Relays, base stations, and meshes

Abstract
Networks composed of mobile nodes inherently suffer from intermittent connections and high delays. Performance can be improved by adding supporting infrastructure, including base stations, meshes, and relays, but the cost-performance trade-offs of different designs is poorly understood. To examine these trade-offs, we have deployed a large-scale vehicular network and three infrastructure enhancement alternatives. The results of these deployments demonstrate some of the advantages of each kind of infrastructure; however, these conclusions can be applied only to other networks of similar characteristics, including size, wireless technologies, and mobility patterns.
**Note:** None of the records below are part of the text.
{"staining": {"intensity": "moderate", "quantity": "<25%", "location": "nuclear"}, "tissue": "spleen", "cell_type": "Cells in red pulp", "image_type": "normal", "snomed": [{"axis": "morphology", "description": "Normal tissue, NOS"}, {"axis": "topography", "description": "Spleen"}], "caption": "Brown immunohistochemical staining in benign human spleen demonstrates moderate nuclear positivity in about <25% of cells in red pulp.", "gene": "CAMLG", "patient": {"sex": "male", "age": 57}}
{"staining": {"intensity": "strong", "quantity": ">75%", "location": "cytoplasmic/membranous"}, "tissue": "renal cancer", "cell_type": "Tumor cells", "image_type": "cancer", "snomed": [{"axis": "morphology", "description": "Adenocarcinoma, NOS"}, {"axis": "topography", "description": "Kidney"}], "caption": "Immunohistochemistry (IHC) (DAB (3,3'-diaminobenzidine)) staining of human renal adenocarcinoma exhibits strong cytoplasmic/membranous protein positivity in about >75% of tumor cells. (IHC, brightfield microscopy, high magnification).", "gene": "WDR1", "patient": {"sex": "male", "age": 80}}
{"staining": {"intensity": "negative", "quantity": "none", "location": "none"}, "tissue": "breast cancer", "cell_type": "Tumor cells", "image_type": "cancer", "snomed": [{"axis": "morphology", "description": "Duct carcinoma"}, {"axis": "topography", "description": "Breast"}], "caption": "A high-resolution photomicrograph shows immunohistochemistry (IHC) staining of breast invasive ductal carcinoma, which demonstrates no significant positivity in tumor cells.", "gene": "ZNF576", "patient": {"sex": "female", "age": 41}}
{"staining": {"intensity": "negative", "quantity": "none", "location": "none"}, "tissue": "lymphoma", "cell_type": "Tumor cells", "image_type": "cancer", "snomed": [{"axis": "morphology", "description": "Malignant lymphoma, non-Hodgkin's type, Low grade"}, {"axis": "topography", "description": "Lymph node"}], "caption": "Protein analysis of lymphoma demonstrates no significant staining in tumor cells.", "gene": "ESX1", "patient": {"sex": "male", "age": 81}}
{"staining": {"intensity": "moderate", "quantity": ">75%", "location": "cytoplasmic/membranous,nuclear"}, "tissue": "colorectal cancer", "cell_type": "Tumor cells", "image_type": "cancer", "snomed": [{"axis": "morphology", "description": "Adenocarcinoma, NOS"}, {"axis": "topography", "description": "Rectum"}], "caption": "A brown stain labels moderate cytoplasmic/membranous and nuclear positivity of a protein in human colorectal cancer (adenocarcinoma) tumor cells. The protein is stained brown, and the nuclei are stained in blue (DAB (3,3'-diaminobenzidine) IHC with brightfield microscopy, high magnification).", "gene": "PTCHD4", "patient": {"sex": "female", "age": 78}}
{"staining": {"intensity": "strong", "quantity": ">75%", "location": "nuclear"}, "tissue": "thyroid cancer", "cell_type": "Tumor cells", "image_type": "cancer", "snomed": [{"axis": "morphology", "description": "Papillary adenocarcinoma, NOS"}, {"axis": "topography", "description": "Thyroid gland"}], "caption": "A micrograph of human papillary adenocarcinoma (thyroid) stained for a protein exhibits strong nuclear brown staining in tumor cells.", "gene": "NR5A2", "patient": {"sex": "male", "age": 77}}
Thus we complement our deployment with a demonstrably accurate analytical model of large-scale networks in the presence of infrastructure. Based on our deployment and analysis, we make several fundamental observations about infrastructure-enhanced mobile networks. First, if the average packet delivery delay in a vehicular deployment can be reduced by a factor of two by adding x base stations, the same reduction requires 2x mesh nodes or 5x relays. Given the high cost of deploying base stations, relays or mesh nodes can be a more cost-effective enhancement. Second, we observe that adding small amount of infrastructure is vastly superior to even a large number of mobile nodes capable of routing to one another, obviating the need for mobile-to-mobile disruption tolerant routing schemes.